## Exercise requirements
Below are the records; give again exactly the lines that run from the one with "nose: (417, 222)" through the last line.

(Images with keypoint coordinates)

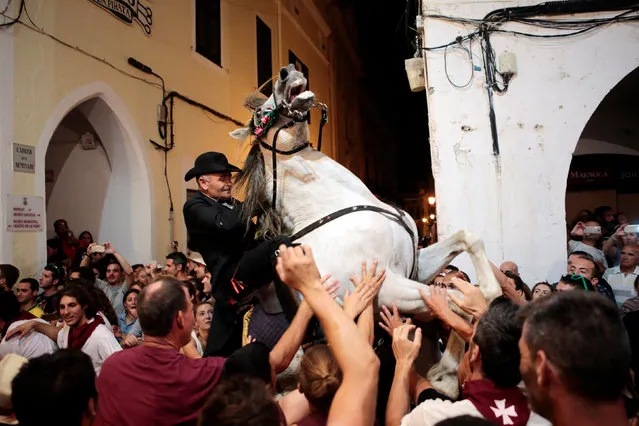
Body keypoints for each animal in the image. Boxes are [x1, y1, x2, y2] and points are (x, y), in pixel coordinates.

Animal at [232, 64, 502, 400]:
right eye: (261, 114)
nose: (287, 71)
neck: (333, 206)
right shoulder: (384, 289)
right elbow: (455, 302)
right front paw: (447, 375)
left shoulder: (417, 266)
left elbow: (470, 242)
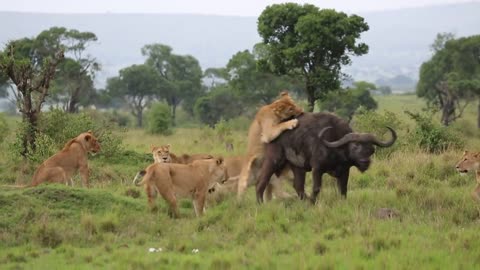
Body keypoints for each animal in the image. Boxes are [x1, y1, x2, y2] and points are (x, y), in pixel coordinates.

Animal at [256, 111, 396, 202]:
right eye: (355, 146)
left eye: (371, 149)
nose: (365, 161)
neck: (336, 149)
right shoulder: (317, 169)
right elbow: (316, 188)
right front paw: (313, 202)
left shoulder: (345, 171)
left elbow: (343, 189)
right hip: (273, 160)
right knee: (261, 182)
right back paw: (260, 203)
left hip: (297, 167)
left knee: (298, 186)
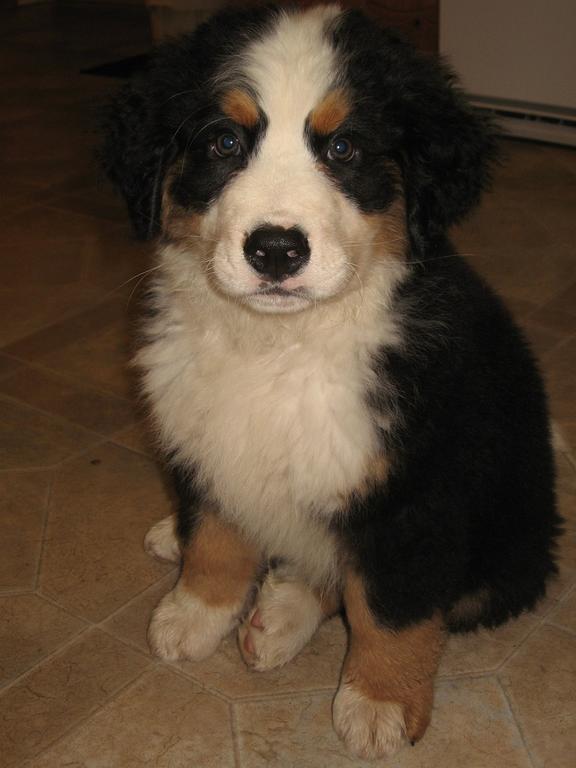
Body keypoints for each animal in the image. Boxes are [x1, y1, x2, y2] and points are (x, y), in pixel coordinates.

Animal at [101, 4, 560, 760]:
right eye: (224, 142)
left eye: (343, 149)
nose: (275, 249)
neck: (279, 345)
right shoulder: (209, 433)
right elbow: (217, 534)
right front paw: (195, 612)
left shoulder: (415, 490)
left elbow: (391, 611)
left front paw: (378, 704)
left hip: (507, 548)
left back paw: (281, 617)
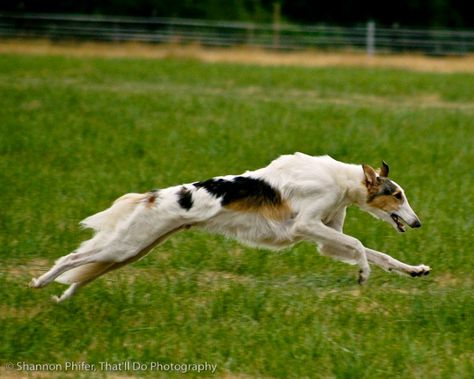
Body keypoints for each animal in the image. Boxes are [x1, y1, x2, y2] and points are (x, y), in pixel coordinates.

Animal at [28, 153, 430, 304]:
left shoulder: (326, 238)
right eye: (396, 195)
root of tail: (152, 196)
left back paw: (62, 297)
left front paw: (415, 269)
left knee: (84, 271)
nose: (417, 222)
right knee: (71, 258)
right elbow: (361, 246)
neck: (342, 181)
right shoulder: (307, 225)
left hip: (134, 250)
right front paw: (362, 275)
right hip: (126, 246)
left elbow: (382, 255)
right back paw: (40, 281)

## Final answer
nose: (417, 222)
right knee: (71, 258)
right elbow: (361, 246)
neck: (342, 181)
right shoulder: (307, 225)
left hip: (134, 250)
right front paw: (362, 275)
right hip: (126, 246)
left elbow: (382, 255)
right back paw: (40, 281)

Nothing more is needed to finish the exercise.